*** EXTRACTED DATA ***

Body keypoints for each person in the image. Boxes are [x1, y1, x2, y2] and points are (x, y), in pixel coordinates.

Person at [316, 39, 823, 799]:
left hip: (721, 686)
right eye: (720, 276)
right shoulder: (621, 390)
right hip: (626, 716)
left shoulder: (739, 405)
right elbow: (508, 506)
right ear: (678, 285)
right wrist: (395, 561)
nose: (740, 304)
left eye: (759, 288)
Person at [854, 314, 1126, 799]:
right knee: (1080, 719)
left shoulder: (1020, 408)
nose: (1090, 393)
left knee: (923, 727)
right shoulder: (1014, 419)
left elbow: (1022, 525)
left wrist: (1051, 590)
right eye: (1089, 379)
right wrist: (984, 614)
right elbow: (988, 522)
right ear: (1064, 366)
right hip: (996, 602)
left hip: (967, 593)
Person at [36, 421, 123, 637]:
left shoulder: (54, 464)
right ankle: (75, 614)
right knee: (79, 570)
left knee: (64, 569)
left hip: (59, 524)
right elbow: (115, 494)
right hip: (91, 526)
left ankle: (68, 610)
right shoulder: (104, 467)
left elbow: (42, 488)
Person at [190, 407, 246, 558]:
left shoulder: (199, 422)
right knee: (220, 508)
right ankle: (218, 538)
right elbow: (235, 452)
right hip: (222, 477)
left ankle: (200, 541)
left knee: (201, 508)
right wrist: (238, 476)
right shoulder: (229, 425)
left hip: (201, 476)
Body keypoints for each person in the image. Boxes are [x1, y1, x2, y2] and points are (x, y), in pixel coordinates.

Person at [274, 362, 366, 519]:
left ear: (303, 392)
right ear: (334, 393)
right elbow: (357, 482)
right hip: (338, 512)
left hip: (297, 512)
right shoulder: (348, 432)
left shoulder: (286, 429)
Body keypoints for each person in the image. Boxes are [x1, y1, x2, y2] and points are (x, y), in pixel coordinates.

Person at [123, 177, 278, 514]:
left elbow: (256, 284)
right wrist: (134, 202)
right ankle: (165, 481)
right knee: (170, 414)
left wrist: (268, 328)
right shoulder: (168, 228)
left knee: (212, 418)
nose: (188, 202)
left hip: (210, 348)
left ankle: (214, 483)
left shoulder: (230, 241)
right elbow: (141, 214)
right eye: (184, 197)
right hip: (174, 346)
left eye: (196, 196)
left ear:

*** End of EXTRACTED DATA ***

## AIM OF THE TASK
Please copy out every entry exactly, with nothing omitted.

## RESPONSE BOX
Body keypoints for each person in the image. Boxes are [x1, y1, x2, y2] and points are (x, y), in pixel coordinates.

Person at [316, 39, 823, 799]:
left hip: (721, 686)
right eye: (720, 276)
right shoulder: (621, 390)
right hip: (626, 716)
left shoulder: (739, 405)
right elbow: (508, 506)
right ear: (678, 285)
right wrist: (395, 561)
nose: (740, 304)
left eye: (759, 288)
Person at [854, 314, 1126, 799]:
right knee: (1080, 719)
left shoulder: (1020, 408)
nose: (1090, 393)
left knee: (923, 727)
right shoulder: (1014, 419)
left elbow: (1022, 525)
left wrist: (1051, 590)
right eye: (1089, 379)
right wrist: (984, 614)
right elbow: (988, 522)
right ear: (1064, 366)
right hip: (996, 602)
left hip: (967, 593)
Person at [36, 421, 123, 637]:
left shoulder: (54, 464)
right ankle: (75, 614)
right knee: (79, 570)
left knee: (64, 569)
left hip: (59, 524)
right elbow: (115, 494)
right hip: (91, 526)
left ankle: (68, 610)
right shoulder: (104, 467)
left elbow: (42, 488)
Person at [190, 407, 246, 558]:
left shoulder: (199, 422)
right knee: (220, 508)
right ankle: (218, 538)
right elbow: (235, 452)
right hip: (222, 477)
left ankle: (200, 541)
left knee: (201, 508)
right wrist: (238, 476)
right shoulder: (229, 425)
left hip: (201, 476)
Body keypoints for each person in the image. Boxes are [x1, y1, x2, y2] and points are (x, y), in pixel coordinates.

Person at [274, 362, 366, 519]:
left ear: (303, 392)
right ear: (334, 393)
right elbow: (357, 482)
right hip: (338, 512)
left hip: (297, 512)
right shoulder: (348, 432)
left shoulder: (286, 429)
Body keypoints for each person in the image. Boxes are [x1, y1, x2, y2] and points are (x, y), in pixel coordinates.

Person at [123, 177, 278, 514]:
left elbow: (256, 284)
right wrist: (134, 202)
right ankle: (165, 481)
right knee: (170, 414)
left wrist: (268, 328)
right shoulder: (168, 228)
left knee: (212, 418)
nose: (188, 202)
left hip: (210, 348)
left ankle: (214, 483)
left shoulder: (230, 241)
right elbow: (141, 214)
right eye: (184, 197)
right hip: (174, 346)
left eye: (196, 196)
left ear:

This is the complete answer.